**TASK:** A faithful copy is needed. Set down all of the data below exactly.

**Saved data entries:**
· · · · · · ·

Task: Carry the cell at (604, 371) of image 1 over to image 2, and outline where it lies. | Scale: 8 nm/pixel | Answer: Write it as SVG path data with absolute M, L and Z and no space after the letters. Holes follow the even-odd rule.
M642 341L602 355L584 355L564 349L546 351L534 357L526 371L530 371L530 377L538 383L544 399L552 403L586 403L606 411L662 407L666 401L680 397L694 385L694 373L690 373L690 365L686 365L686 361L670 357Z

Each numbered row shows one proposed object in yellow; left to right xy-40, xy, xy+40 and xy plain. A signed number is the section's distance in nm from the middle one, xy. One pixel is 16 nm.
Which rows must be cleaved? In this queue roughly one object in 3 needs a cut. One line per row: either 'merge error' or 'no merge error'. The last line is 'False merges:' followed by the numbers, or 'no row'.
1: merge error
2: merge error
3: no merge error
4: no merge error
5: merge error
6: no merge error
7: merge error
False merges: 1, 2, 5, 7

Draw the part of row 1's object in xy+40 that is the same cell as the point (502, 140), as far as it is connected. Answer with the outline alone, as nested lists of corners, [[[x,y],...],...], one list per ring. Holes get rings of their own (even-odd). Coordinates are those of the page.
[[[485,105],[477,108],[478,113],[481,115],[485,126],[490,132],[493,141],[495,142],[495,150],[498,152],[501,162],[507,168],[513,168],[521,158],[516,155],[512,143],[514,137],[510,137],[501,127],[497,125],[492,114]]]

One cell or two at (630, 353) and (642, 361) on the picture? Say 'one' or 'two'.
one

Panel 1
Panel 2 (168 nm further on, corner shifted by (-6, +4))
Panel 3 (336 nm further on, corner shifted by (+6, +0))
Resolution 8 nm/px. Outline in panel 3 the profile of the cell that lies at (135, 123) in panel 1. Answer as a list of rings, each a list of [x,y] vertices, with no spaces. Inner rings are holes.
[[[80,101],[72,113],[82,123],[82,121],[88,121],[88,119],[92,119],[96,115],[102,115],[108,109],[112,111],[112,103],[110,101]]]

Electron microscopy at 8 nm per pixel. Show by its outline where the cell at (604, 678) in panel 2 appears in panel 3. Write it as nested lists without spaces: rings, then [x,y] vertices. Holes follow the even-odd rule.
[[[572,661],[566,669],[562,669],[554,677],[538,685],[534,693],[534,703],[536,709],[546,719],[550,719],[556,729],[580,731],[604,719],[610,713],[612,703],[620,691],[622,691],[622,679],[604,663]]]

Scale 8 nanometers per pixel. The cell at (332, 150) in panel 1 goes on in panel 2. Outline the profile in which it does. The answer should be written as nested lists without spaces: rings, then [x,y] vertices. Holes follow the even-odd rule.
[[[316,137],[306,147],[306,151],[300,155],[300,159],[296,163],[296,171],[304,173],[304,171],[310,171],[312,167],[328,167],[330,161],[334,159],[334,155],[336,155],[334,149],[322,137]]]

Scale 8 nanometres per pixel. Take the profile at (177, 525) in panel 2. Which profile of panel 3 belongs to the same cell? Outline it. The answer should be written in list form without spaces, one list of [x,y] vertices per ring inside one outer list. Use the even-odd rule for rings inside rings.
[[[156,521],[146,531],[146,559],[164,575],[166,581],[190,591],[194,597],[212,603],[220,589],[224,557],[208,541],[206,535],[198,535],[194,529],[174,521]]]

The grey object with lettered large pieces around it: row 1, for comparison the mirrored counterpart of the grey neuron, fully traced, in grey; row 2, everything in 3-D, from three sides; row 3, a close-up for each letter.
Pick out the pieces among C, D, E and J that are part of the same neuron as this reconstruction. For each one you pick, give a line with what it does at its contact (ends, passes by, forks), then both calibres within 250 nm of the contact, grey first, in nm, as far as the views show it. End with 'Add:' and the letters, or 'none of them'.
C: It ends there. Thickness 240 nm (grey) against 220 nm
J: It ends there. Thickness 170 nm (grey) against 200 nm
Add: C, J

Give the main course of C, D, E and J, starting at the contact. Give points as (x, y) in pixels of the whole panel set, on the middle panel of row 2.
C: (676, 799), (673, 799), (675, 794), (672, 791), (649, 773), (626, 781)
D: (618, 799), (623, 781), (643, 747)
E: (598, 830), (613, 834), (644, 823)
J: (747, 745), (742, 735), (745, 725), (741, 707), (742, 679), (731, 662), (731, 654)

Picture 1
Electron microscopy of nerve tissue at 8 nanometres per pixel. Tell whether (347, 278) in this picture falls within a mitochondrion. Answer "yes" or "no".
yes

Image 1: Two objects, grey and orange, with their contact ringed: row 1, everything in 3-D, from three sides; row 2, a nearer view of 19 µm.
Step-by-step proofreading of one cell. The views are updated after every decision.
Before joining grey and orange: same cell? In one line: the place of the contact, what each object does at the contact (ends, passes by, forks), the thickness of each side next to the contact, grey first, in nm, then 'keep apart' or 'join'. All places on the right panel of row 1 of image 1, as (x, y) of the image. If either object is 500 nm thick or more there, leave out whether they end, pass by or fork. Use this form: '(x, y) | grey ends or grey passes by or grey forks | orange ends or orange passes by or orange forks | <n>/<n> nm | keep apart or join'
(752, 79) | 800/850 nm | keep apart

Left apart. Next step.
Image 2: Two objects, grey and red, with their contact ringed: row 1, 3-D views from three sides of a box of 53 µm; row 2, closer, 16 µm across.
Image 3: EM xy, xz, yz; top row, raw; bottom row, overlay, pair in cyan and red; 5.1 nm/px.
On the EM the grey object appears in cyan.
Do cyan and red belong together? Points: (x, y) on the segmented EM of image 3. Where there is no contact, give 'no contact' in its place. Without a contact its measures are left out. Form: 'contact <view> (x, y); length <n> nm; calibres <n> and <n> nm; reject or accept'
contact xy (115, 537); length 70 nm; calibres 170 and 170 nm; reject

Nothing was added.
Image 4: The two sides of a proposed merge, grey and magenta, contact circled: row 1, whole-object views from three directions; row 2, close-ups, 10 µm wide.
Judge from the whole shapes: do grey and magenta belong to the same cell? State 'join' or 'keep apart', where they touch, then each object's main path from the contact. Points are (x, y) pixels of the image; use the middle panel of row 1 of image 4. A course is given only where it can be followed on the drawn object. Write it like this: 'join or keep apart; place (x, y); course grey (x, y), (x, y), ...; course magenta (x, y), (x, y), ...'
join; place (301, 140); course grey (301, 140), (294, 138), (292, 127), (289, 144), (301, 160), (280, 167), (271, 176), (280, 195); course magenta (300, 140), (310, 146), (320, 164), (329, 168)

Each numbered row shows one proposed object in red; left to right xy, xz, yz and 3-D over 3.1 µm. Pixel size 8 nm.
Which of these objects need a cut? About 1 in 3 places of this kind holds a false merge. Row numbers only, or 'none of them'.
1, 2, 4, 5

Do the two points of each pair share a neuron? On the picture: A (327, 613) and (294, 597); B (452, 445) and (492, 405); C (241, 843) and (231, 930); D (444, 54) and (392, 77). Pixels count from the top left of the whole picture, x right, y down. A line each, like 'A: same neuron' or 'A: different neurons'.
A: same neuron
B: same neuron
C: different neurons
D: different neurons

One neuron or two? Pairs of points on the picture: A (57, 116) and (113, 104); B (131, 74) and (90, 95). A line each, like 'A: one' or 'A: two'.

· · · · · · ·

**ANSWER TO THIS TASK:**
Task: Carry the cell at (604, 371) of image 1 over to image 2, and outline where it lies. | Scale: 8 nm/pixel | Answer: Write it as SVG path data with absolute M, L and Z and no space after the letters. Holes follow the even-odd rule.
M642 341L602 355L584 355L564 349L546 351L534 357L526 371L530 371L530 377L538 383L544 399L552 403L586 403L606 411L662 407L666 401L680 397L694 385L694 373L690 373L690 365L686 365L686 361L670 357Z

Each numbered row shows one proposed object in yellow; left to right xy-40, xy, xy+40 and xy plain. A signed number is the section's distance in nm from the middle one, xy. One pixel is 16 nm.
Which rows must be cleaved? In this queue roughly one object in 3 needs a cut. One line per row: either 'merge error' or 'no merge error'. The last line is 'False merges:' followed by the numbers, or 'no row'.
1: merge error
2: merge error
3: no merge error
4: no merge error
5: merge error
6: no merge error
7: merge error
False merges: 1, 2, 5, 7

Draw the part of row 1's object in xy+40 that is the same cell as the point (502, 140), as far as it is connected. Answer with the outline alone, as nested lists of corners, [[[x,y],...],...], one list per ring. Holes get rings of their own (even-odd). Coordinates are those of the page.
[[[485,105],[477,108],[478,113],[481,115],[485,126],[490,132],[493,141],[495,142],[495,150],[498,152],[501,162],[507,168],[513,168],[521,158],[516,155],[512,143],[514,137],[510,137],[501,127],[497,125],[492,114]]]

One cell or two at (630, 353) and (642, 361) on the picture? Say 'one' or 'two'.
one

Panel 1
Panel 2 (168 nm further on, corner shifted by (-6, +4))
Panel 3 (336 nm further on, corner shifted by (+6, +0))
Resolution 8 nm/px. Outline in panel 3 the profile of the cell that lies at (135, 123) in panel 1. Answer as a list of rings, each a list of [x,y] vertices, with no spaces. Inner rings are holes.
[[[80,101],[72,113],[82,123],[82,121],[88,121],[88,119],[92,119],[96,115],[102,115],[108,109],[112,111],[112,103],[110,101]]]

Electron microscopy at 8 nm per pixel. Show by its outline where the cell at (604, 678) in panel 2 appears in panel 3. Write it as nested lists without spaces: rings, then [x,y] vertices. Holes follow the even-odd rule.
[[[572,661],[566,669],[562,669],[554,677],[538,685],[534,693],[534,703],[536,709],[546,719],[550,719],[556,729],[580,731],[604,719],[610,713],[612,703],[620,691],[622,691],[622,679],[604,663]]]

Scale 8 nanometers per pixel. The cell at (332, 150) in panel 1 goes on in panel 2. Outline the profile in which it does. The answer should be written as nested lists without spaces: rings, then [x,y] vertices. Holes follow the even-odd rule.
[[[316,137],[306,147],[306,151],[300,155],[300,159],[296,163],[296,171],[304,173],[304,171],[310,171],[312,167],[328,167],[330,161],[334,159],[334,155],[336,155],[334,149],[322,137]]]

Scale 8 nanometres per pixel. Take the profile at (177, 525) in panel 2. Which profile of panel 3 belongs to the same cell? Outline it. The answer should be written in list form without spaces, one list of [x,y] vertices per ring inside one outer list. Use the even-odd rule for rings inside rings.
[[[156,521],[146,531],[146,559],[164,575],[166,581],[190,591],[194,597],[212,603],[220,589],[224,557],[208,541],[206,535],[198,535],[194,529],[174,521]]]

The grey object with lettered large pieces around it: row 1, for comparison the mirrored counterpart of the grey neuron, fully traced, in grey; row 2, everything in 3-D, from three sides; row 3, a close-up for each letter.
Pick out the pieces among C, D, E and J that are part of the same neuron as this reconstruction. For each one you pick, give a line with what it does at its contact (ends, passes by, forks), then both calibres within 250 nm of the contact, grey first, in nm, as far as the views show it. End with 'Add:' and the letters, or 'none of them'.
C: It ends there. Thickness 240 nm (grey) against 220 nm
J: It ends there. Thickness 170 nm (grey) against 200 nm
Add: C, J

Give the main course of C, D, E and J, starting at the contact. Give points as (x, y) in pixels of the whole panel set, on the middle panel of row 2.
C: (676, 799), (673, 799), (675, 794), (672, 791), (649, 773), (626, 781)
D: (618, 799), (623, 781), (643, 747)
E: (598, 830), (613, 834), (644, 823)
J: (747, 745), (742, 735), (745, 725), (741, 707), (742, 679), (731, 662), (731, 654)

Picture 1
Electron microscopy of nerve tissue at 8 nanometres per pixel. Tell whether (347, 278) in this picture falls within a mitochondrion. Answer "yes" or "no".
yes

Image 1: Two objects, grey and orange, with their contact ringed: row 1, everything in 3-D, from three sides; row 2, a nearer view of 19 µm.
Step-by-step proofreading of one cell. The views are updated after every decision.
Before joining grey and orange: same cell? In one line: the place of the contact, what each object does at the contact (ends, passes by, forks), the thickness of each side next to the contact, grey first, in nm, then 'keep apart' or 'join'. All places on the right panel of row 1 of image 1, as (x, y) of the image. If either object is 500 nm thick or more there, leave out whether they end, pass by or fork. Use this form: '(x, y) | grey ends or grey passes by or grey forks | orange ends or orange passes by or orange forks | <n>/<n> nm | keep apart or join'
(752, 79) | 800/850 nm | keep apart

Left apart. Next step.
Image 2: Two objects, grey and red, with their contact ringed: row 1, 3-D views from three sides of a box of 53 µm; row 2, closer, 16 µm across.
Image 3: EM xy, xz, yz; top row, raw; bottom row, overlay, pair in cyan and red; 5.1 nm/px.
On the EM the grey object appears in cyan.
Do cyan and red belong together? Points: (x, y) on the segmented EM of image 3. Where there is no contact, give 'no contact' in its place. Without a contact its measures are left out. Form: 'contact <view> (x, y); length <n> nm; calibres <n> and <n> nm; reject or accept'
contact xy (115, 537); length 70 nm; calibres 170 and 170 nm; reject

Nothing was added.
Image 4: The two sides of a proposed merge, grey and magenta, contact circled: row 1, whole-object views from three directions; row 2, close-ups, 10 µm wide.
Judge from the whole shapes: do grey and magenta belong to the same cell? State 'join' or 'keep apart', where they touch, then each object's main path from the contact. Points are (x, y) pixels of the image; use the middle panel of row 1 of image 4. A course is given only where it can be followed on the drawn object. Write it like this: 'join or keep apart; place (x, y); course grey (x, y), (x, y), ...; course magenta (x, y), (x, y), ...'
join; place (301, 140); course grey (301, 140), (294, 138), (292, 127), (289, 144), (301, 160), (280, 167), (271, 176), (280, 195); course magenta (300, 140), (310, 146), (320, 164), (329, 168)

Each numbered row shows one proposed object in red; left to right xy, xz, yz and 3-D over 3.1 µm. Pixel size 8 nm.
Which of these objects need a cut? About 1 in 3 places of this kind holds a false merge. Row numbers only, or 'none of them'.
1, 2, 4, 5

Do the two points of each pair share a neuron? On the picture: A (327, 613) and (294, 597); B (452, 445) and (492, 405); C (241, 843) and (231, 930); D (444, 54) and (392, 77). Pixels count from the top left of the whole picture, x right, y down. A line each, like 'A: same neuron' or 'A: different neurons'.
A: same neuron
B: same neuron
C: different neurons
D: different neurons

One neuron or two? Pairs of points on the picture: A (57, 116) and (113, 104); B (131, 74) and (90, 95). A line each, like 'A: one' or 'A: two'.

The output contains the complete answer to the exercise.